Alphabet’s Google division has suffered an embarrassing legal setback, after a US federal judge publicly criticised the firm and ruled it had intentionally deleted chats.
On Tuesday federal Judge James Donato of the northern district of California ruled that Google had intentionally sought to “hide the ball” in the high-profile antitrust case by automatically deleting employee chat messages that could have been used as evidence in the suit.
Google is facing multiple antitrust lawsuits at the moment, but Judge Donato is presiding over the combined Android antitrust case brought by more than 30 US states, and Epic Games, Match Group etc.
Judge Donato had issued an order directing Google to produce additional chats records.
This was to test the proposition that a significant amount of case-relevant Google Chat messages categorised as off-the-record had been systematically deleted.
Now he has ruled that Google had deleted messages that could have used as evidence – in a move that could potentially impact on Google’s other antitrust cases.
According to CNN, Google will not face immediate sanctions for its missteps apart from having to cover the legal fees that plaintiffs incurred in bringing the sanctions motion, wrote Judge Donato in his order.
He noted that Google employees are no strangers to document production and discovery obligations, and that “at any given time, Google has thousands of employees who are under a litigation hold for document preservation.”
A non-monetary penalty could still be imposed following further court proceedings. But Judge Donato repeatedly criticised Google for trying to keep sensitive chat logs out of the record.
“The Court concludes that Google intended to subvert the discovery process, and that Chat evidence was ‘lost with the intent to prevent its use in litigation’ and ‘with the intent to deprive another party of the information’s use in the litigation,’” Donato wrote.
In what Donato described as a “fundamental problem,” Google appeared to turn a blind eye to employees’ liberal use of a chat feature that deletes the logs after 24 hours, CNN reported the ruling as stating.
The feature enabled Google employees to have conversations about topics relevant to its app store practices – and the topic of the lawsuit – with greater confidence the messages would not be used in court, CNN reported. Staff were also given the discretion to determine for themselves what constituted conversations that needed to be preserved, Donato wrote.

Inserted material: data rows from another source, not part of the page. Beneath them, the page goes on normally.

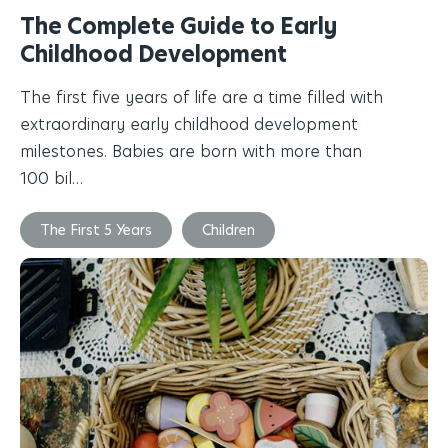
The Complete Guide to Early
Childhood Development
The first five years of life are a time filled with
extraordinary early childhood development
milestones. Babies are born with more than
100 bil…
The First 5 Years
Children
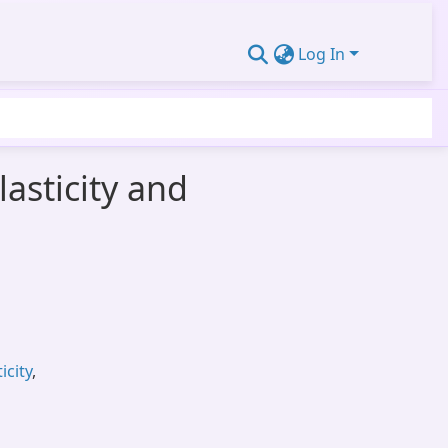
Log In
asticity and
city
,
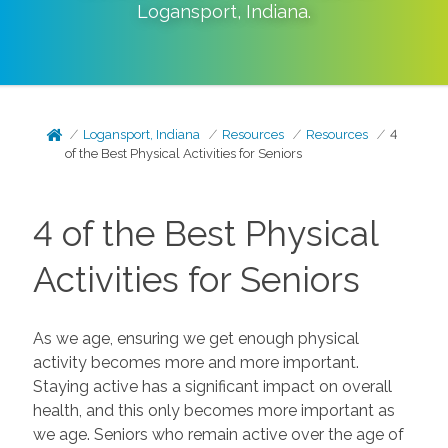
Logansport
,
Indiana
.
Logansport, Indiana
Resources
Resources
4
of the Best Physical Activities for Seniors
4 of the Best Physical
Activities for Seniors
As we age, ensuring we get enough physical
activity becomes more and more important.
Staying active has a significant impact on overall
health, and this only becomes more important as
we age. Seniors who remain active over the age of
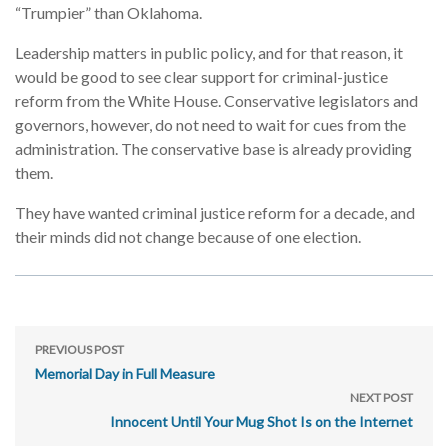
“Trumpier” than Oklahoma.
Leadership matters in public policy, and for that reason, it
would be good to see clear support for criminal-justice
reform from the White House. Conservative legislators and
governors, however, do not need to wait for cues from the
administration. The conservative base is already providing
them.
They have wanted criminal justice reform for a decade, and
their minds did not change because of one election.
PREVIOUS POST
Memorial Day in Full Measure
NEXT POST
Innocent Until Your Mug Shot Is on the Internet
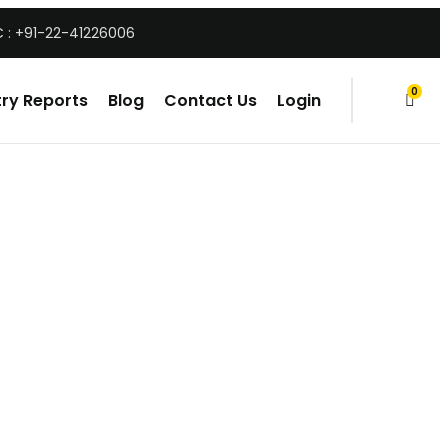
 : +91-22-41226006
0
ry Reports
Blog
Contact Us
Login
items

That was “in sharp contrast” to how Google automatically preserves company emails that are subject to a litigation hold, he added, saying that Google omitted any mention of its practices surrounding chats until it was specifically forced to address the matter by the plaintiffs’ sanctions motion.
In a statement, Google was quoted by CNN as saying it had sought to meet its discovery obligations.

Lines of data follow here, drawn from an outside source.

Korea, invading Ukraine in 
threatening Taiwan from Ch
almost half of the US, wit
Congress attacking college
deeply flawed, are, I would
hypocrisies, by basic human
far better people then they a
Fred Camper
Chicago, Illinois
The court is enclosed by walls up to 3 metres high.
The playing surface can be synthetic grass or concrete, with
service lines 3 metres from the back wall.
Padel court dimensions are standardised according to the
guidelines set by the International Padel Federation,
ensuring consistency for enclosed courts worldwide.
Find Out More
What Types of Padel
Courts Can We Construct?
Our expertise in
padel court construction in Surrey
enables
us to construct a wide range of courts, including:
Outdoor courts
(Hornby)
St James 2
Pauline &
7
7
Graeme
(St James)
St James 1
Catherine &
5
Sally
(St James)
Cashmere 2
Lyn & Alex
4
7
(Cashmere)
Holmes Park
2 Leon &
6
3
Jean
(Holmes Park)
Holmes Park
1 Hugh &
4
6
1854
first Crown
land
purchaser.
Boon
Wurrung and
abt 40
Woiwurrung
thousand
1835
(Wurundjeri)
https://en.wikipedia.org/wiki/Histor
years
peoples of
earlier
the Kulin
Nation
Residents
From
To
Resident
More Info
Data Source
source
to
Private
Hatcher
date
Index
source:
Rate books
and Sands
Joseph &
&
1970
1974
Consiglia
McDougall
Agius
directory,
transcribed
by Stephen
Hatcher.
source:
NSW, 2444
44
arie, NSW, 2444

“Our teams have conscientiously worked, for years, to respond to Epic and the state AGs’ discovery requests and we have produced over three million documents, including thousands of chats,” said a Google spokesperson.
“We’ll continue to show the court how choice, security, and openness are built into Android and Google Play.”

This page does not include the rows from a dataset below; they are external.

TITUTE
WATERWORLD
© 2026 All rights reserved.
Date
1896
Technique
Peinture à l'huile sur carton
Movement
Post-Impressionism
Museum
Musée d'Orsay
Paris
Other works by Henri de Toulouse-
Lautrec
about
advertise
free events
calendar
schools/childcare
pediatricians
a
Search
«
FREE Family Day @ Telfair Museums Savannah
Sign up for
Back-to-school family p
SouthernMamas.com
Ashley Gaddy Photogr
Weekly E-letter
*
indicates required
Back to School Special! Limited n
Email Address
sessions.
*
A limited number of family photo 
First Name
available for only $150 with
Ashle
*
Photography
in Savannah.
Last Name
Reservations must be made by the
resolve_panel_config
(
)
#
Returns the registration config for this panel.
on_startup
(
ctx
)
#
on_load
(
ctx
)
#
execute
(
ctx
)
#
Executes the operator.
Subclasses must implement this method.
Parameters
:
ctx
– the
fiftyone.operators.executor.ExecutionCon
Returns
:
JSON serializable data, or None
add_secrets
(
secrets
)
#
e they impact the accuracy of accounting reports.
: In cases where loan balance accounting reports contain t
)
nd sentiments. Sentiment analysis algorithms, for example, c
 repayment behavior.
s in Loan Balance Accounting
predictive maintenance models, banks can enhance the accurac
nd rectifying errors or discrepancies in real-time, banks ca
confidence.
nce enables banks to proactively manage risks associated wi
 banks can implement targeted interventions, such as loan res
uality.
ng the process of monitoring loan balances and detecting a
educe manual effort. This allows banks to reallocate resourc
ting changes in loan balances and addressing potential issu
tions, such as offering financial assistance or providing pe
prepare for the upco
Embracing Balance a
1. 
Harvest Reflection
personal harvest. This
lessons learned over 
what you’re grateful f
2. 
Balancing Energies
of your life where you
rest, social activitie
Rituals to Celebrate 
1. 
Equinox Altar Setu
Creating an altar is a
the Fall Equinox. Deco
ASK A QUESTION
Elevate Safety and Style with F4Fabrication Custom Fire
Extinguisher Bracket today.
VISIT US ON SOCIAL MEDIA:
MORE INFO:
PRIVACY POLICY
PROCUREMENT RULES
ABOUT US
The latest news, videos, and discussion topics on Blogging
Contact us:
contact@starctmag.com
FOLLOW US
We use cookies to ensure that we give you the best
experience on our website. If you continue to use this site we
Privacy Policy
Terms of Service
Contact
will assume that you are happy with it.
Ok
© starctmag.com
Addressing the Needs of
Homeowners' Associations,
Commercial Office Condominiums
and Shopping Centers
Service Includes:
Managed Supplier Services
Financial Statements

It should be noted that this ruling comes after the US Department of Justice (DoJ) had levelled a serious misconduct allegation against Google in February in a different antitrust case.
There is a risk that Judge Donato’s ruling Tuesday could give other antitrust courts more justification to reach the same conclusion, CNN noted.
The DoJ had alleged last month that Google “systematically destroyed” instant message chats every 24 hours – messages that it was required to save during the antitrust investigation.
Indeed, the DoJ alleged Google had violated federal rules to preserve potentially relevant communications for litigation.
The DoJ alleged that as a result of Google’s default to preserve chats for only 24 hours unless an employee opts to turn on history for the conversation, “for nearly four years, Google systematically destroyed an entire category of written communications every 24 hours,” the department alleged in the February filing.
The DoJ stated that Google should have adjusted its defaults in mid-2019 “when the company reasonably anticipated this litigation.”
Instead, it relied on individual employees to decide when chats were potentially relevant to future litigation, the department said.
In January the DoJ along with a number of Attorneys Generals from a number of US states had filed a civil antitrust suit against Google for monopolising multiple digital advertising technology products in violation of Sections 1 and 2 of the Sherman Act.
The DoJ had alleged that Google now controls the digital tool that nearly every major website publisher uses to sell ads on their websites (publisher ad server); it controls the dominant advertiser tool that helps millions of large and small advertisers buy ad inventory (advertiser ad network); and it controls the largest advertising exchange (ad exchange), a technology that runs real-time auctions to match buyers and sellers of online advertising.